More data around at the SMB level also means more potential for issues with that data — and one of the primary concerns is data loss. Since this clearly resonates with people we work with daily, we wanted to offer up a bit of a primer on the topic to help guide understanding of what exactly it is, how it happens, and how it can be prevented.
What exactly is data loss?
Data loss can be defined in business lexicons as an error condition in which information is destroyed by failure or neglect in either storage, transmission, or processing. One key distinction to note that some companies struggle with: data loss is different than data unavailability, which typically is the result of a network outage. Once the network outage is resolved, your data is usually accessible. That’s not a data loss situation.
Boston Computing Network has defined four essential types of data loss:
- Human Error: Such as overwrite or accidental deletion
- File corruption: Such as a virus or software error
- Hardware: Such as drive or CPU failure
- Site-related: Such as damage to your physical property via lightning, flooding, etc.
How prevalent is data loss?
At an individual level, it’s roughly 46% annually — meaning nearly 1 in 2 people will lose some data each year.
At the enterprise and SMB level, numbers are similar. According to a 2013 report by Symantec, 47% of enterprises lost data in the cloud and 37% of SMBs did. Worse still: 66% of companies — both enterprise and SMB — saw data recovery operations fail. Broadly speaking, that means if you’re a decision-maker at an enterprise company, you’re staring down the barrel of this 1-2 punch:
- You have a nearly 1 in 2 chance of losing data
- Once that happens, you have a 2 in 3 chance of not getting it back
Those are not great numbers for any business decision-maker to be considering.
What’s the bottom-line impact of data loss?
The most sobering statistic is from Boston Computing: 60% of companies that lose data and can’t restore it end up shutting down within six months of the disaster.

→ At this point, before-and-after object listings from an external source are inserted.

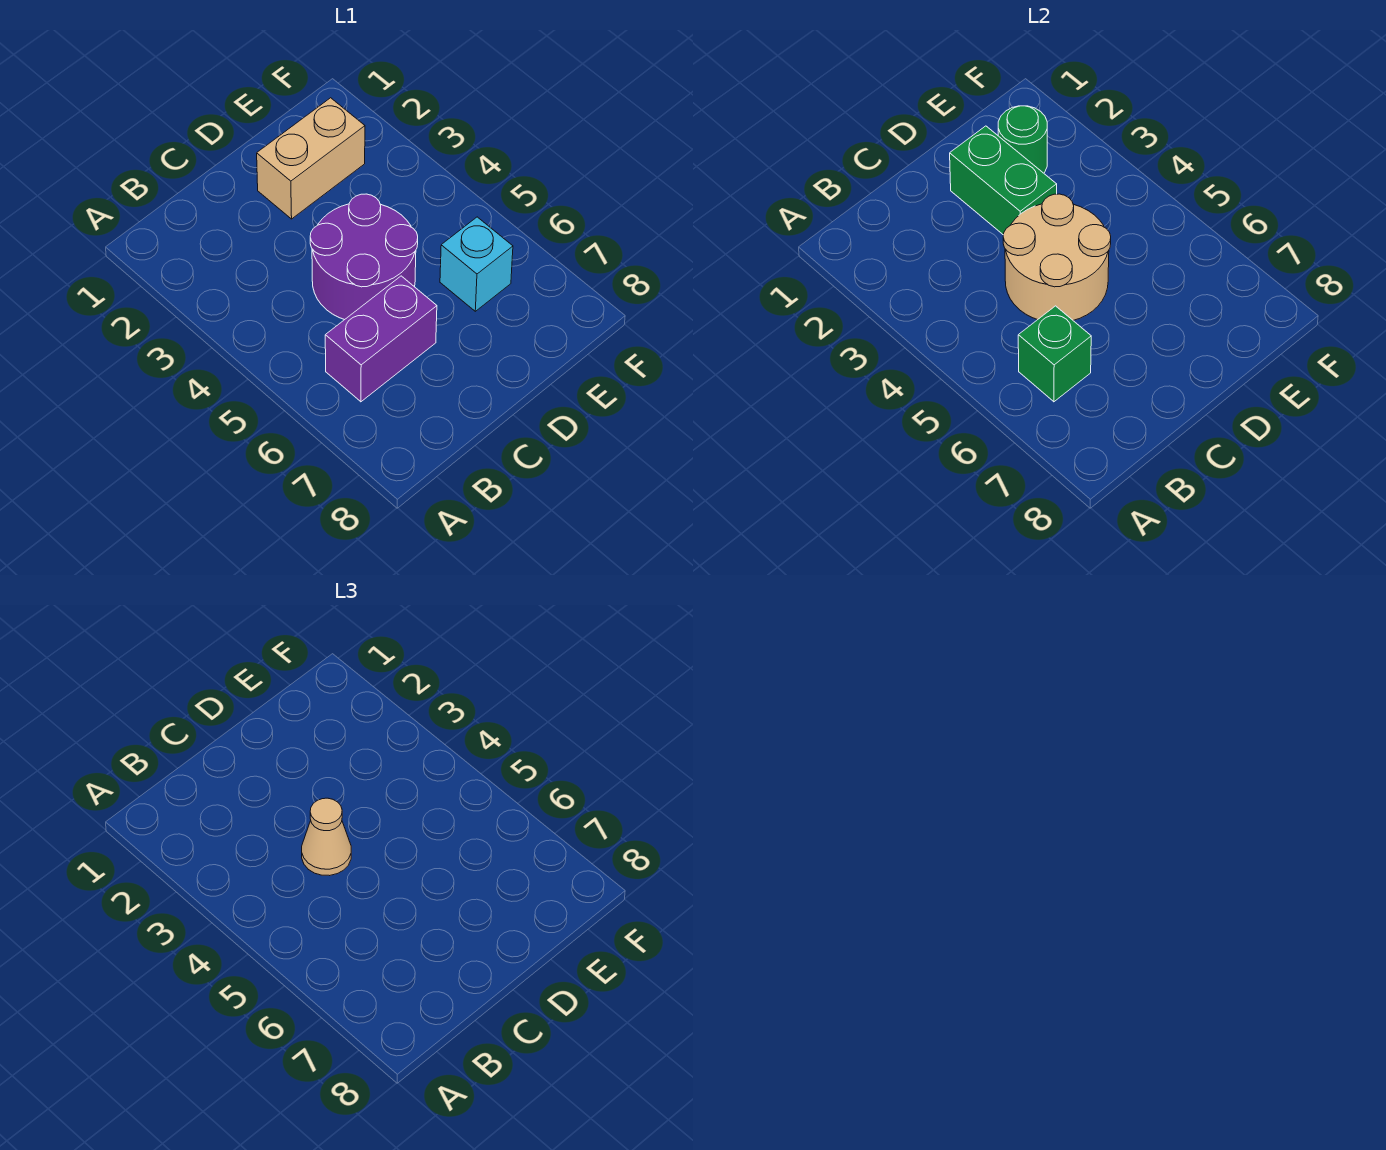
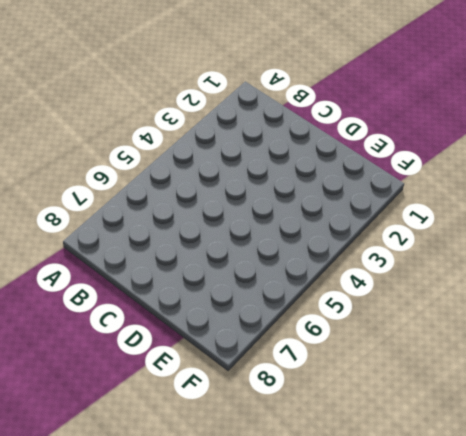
none -> purple brick B6:C6 level 1
none -> purple round brick C4:D5 level 1

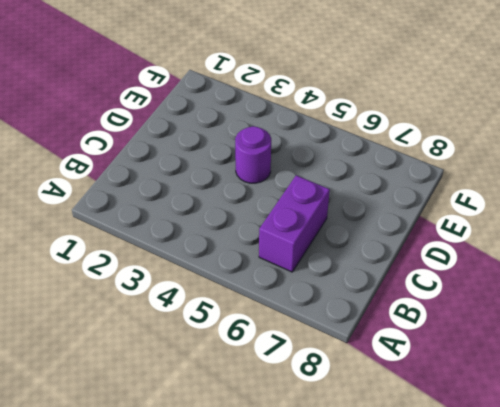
purple round brick D4 level 1 -> purple round brick C4:D5 level 1
none -> tan brick D2:E2 level 1
none -> cyan brick E6 level 1

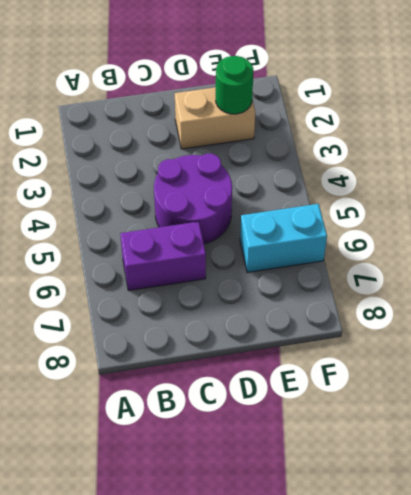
cyan brick E6:F6 level 1 -> cyan brick E6 level 1
none -> green brick B6 level 2
none -> tan round brick C4:D5 level 2

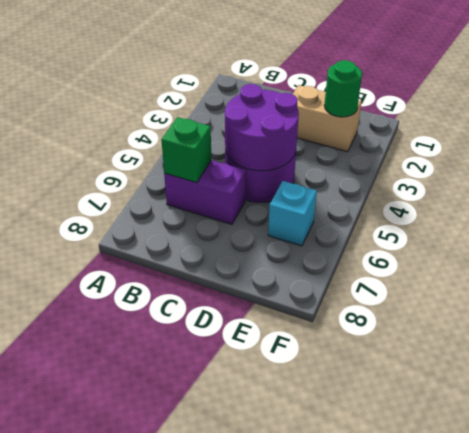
purple round brick C4:D5 level 2 -> tan round brick C4:D5 level 2
none -> green brick D2:D3 level 2
none -> tan cone C4 level 3

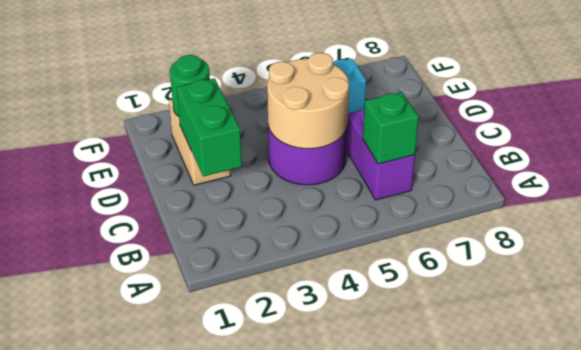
green brick C2:D2 level 2 -> green brick D2:D3 level 2
none -> tan cone C4 level 3

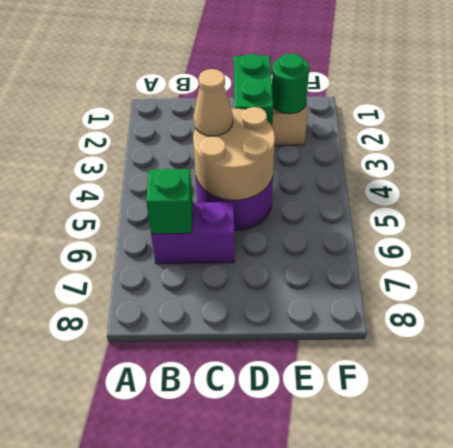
none -> cyan brick E6 level 1

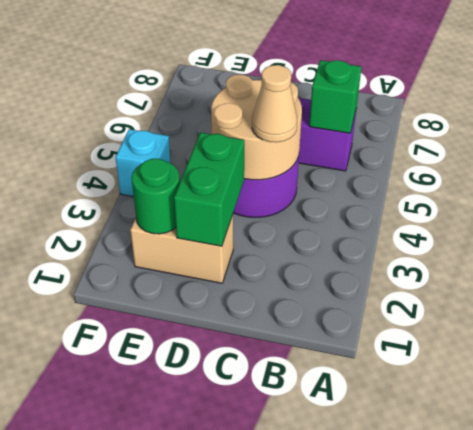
cyan brick F4 level 1 -> cyan brick E6 level 1

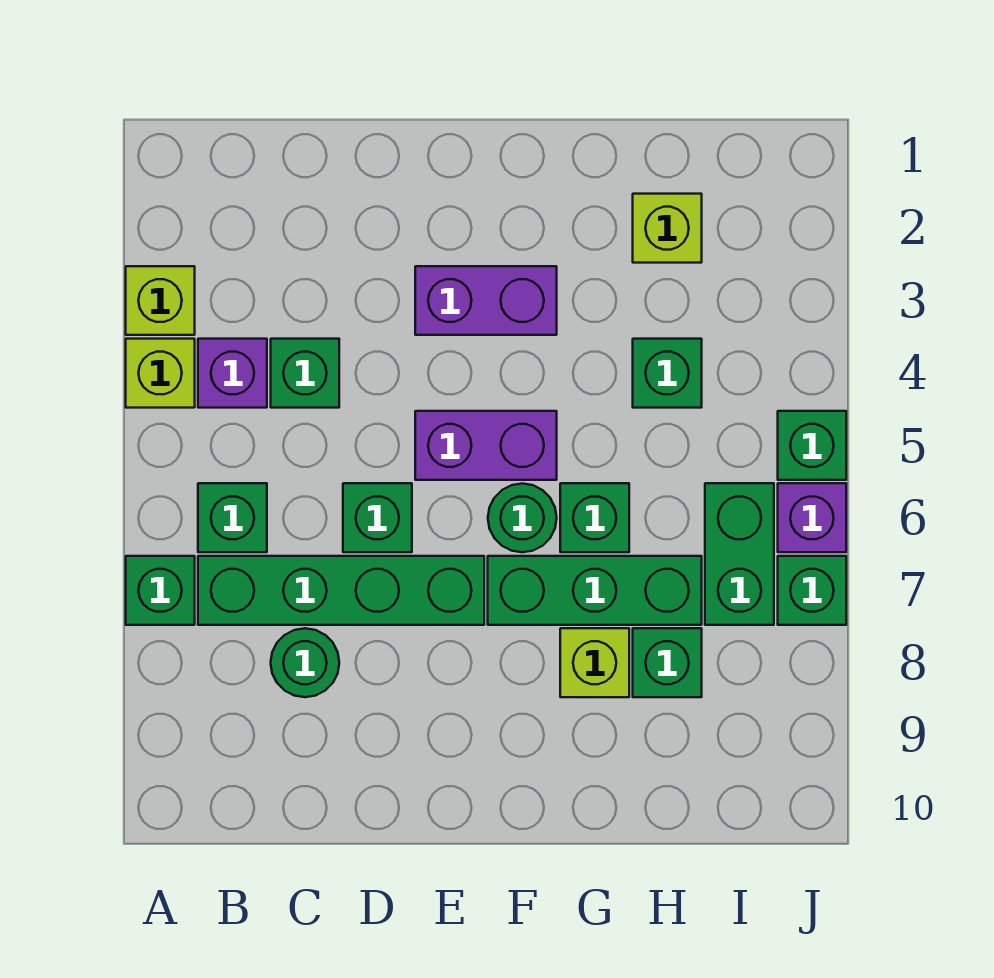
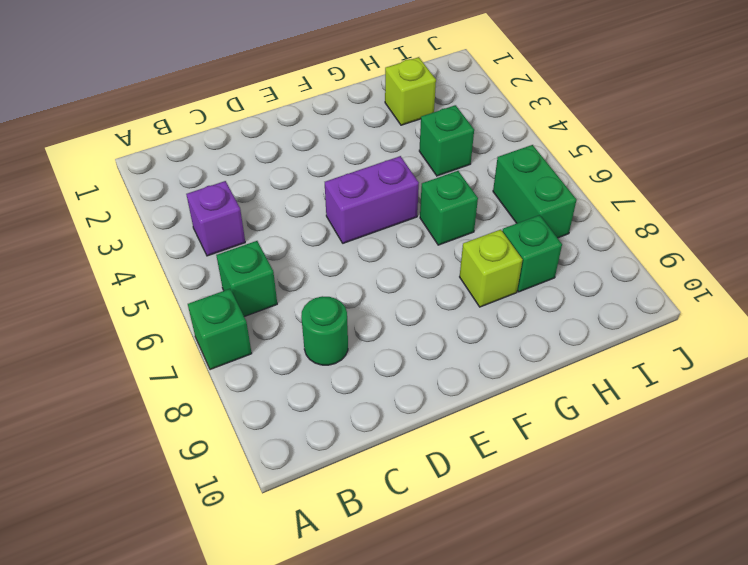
none -> lime brick A3 level 1
none -> lime brick A4 level 1
none -> green brick B7:E7 level 1

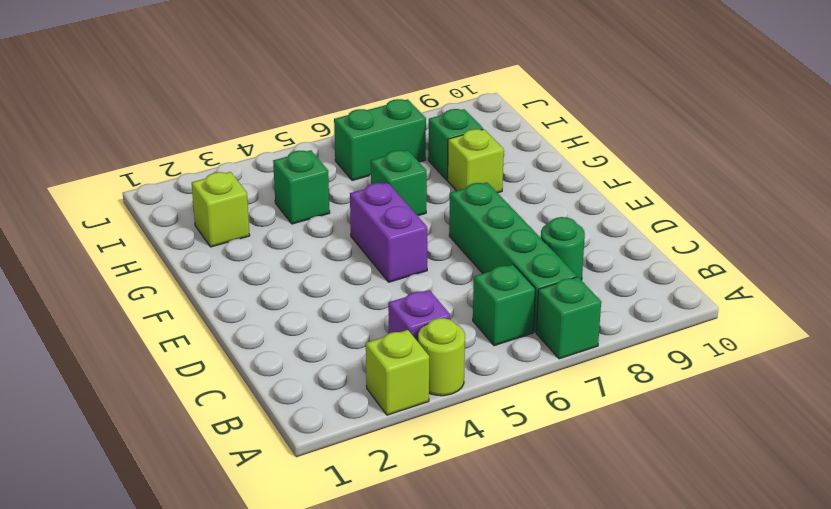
lime round brick A4 level 1 -> lime brick A4 level 1
none -> green brick C4 level 1
none -> green brick D6 level 1
none -> purple brick E3:F3 level 1

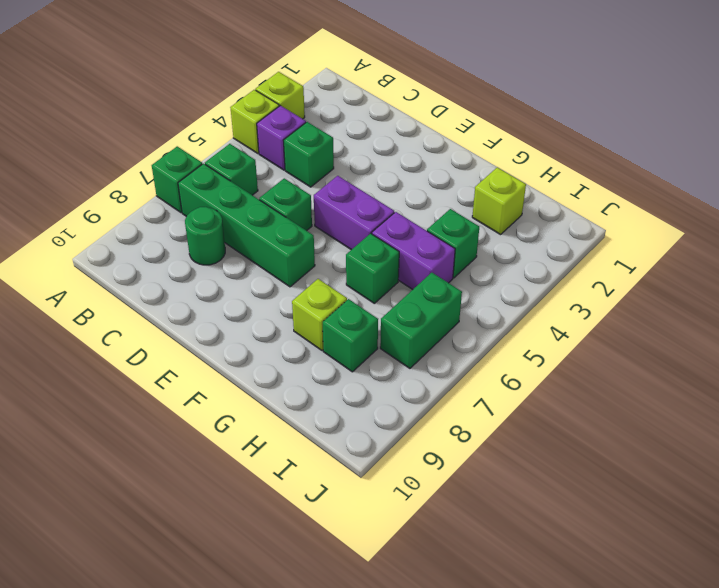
purple brick G5:H5 level 1 -> purple brick E3:F3 level 1
none -> green round brick F6 level 1
none -> green brick F7:H7 level 1
none -> green brick J5 level 1

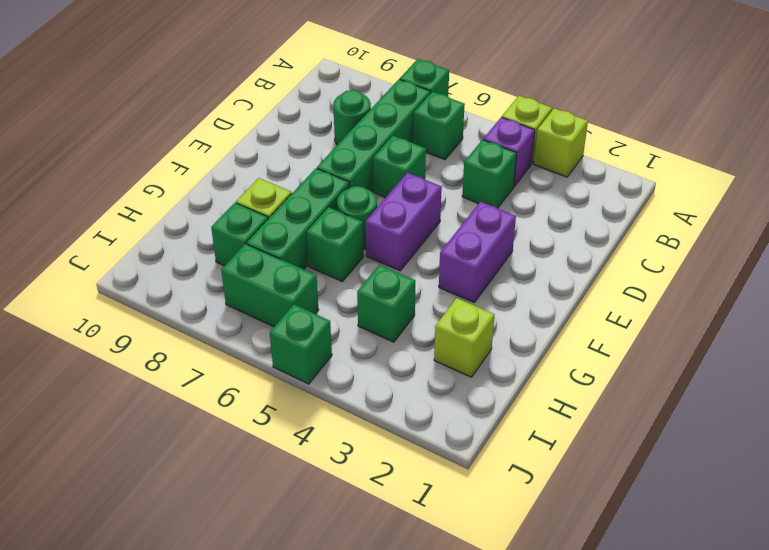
none -> purple brick J6 level 1
none -> green brick J7 level 1

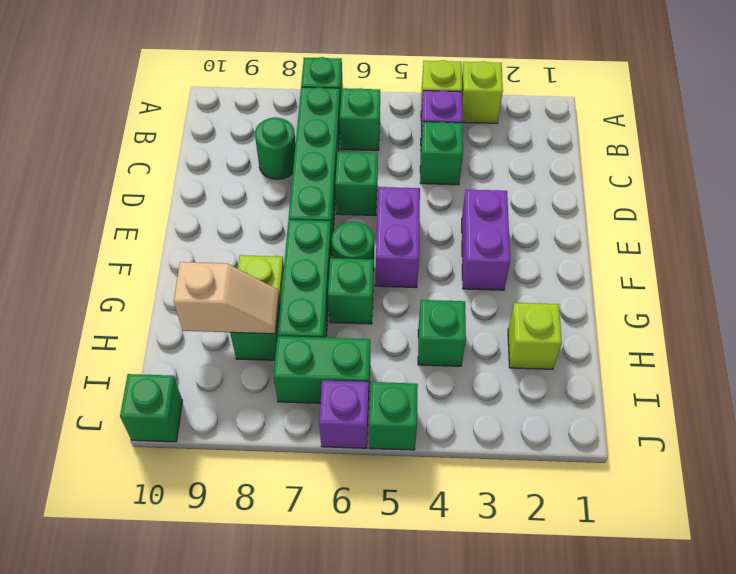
tan slope H8:H9 level 2 top 9 -> none
green brick J10 level 1 -> green brick J7 level 1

This might seem high, but it’s actually somewhat logical: whether you’re B2C or B2B, most data involves your customers or clients. When you lose that data, you create a rift in that relationship — and customer relationships are more valuable than brand itself in the modern business climate.
In terms of specific numbers, IT professionals in one survey noted that the average revenue hit from data loss would be $468,610. That’s not necessarily a huge amount for an enterprise company, as Fortune has also noted, but it’s a massive hit for a small business. At the enterprise level, though, there are intangible (non-spreadsheet) costs to consider: 24 percent of IT professionals polled in the above survey said office morale dropped, and 21 percent said their IT processes instantly became micromanaged. In virtually every case examined, the data loss led to quitting and turnover within IT ranks, which in turn depleted existing organizational knowledge.
How can data loss be prevented?
This is a major topic — data loss prevention has six million Google results, for example — but there are key approaches. Human error can never totally be prevented, although it can be managed. Damage to your site can occur when you least expect it and sometimes can’t be prevented (flood, tornado, etc.). But it can be mitigated.
Some of the best practices include:
- Consistent backups
- Create easy-to-understand-and-follow processes for all employees
- Use anti-virus software and keep it updated
- Use a UPS to protect against power surges
- Don’t ‘over-tweak’ your system
- Place data centers or servers in dry, shaded, dust-free, well-ventilated areas
- Protect critical files and applications
All of these are important, but some of the most important involve these ideas around process and over-tweaking your system. The surest way to encourage human error towards data loss is to make your systems and processes too complicated for an average employee to understand and follow. Companies and IT departments often do this without realizing it, thinking that more process means more safeguards. In reality, data loss works in an inverse way: the more processes often mean less safeguards, because employees become confused about what they need to do, end up ‘ad-libbing,’ and data can become lost. A K.I.S.S. approach (keep it simple, stupid) does come in handy here.
You also need to make sure you’re working with the right vendor for your business needs. Some content management systems, for example, are better suited for enterprise. Some are better suited for small business. Major providers like Google and Microsoft are often excellent in many respects, but lack the adaptability your specific business needs around its content. Do your research, but do it within the context of your value proposition and business needs. There’s no cookie-cutter approach to how you choose a content management system. Remember: if all that content and data is lost and you’re one of the 2 in 3 who can’t recover it, there’s a 6 in 10 chance you won’t be in business a year from now. This is a crucially important decision for your organization, so frame it in the correct context.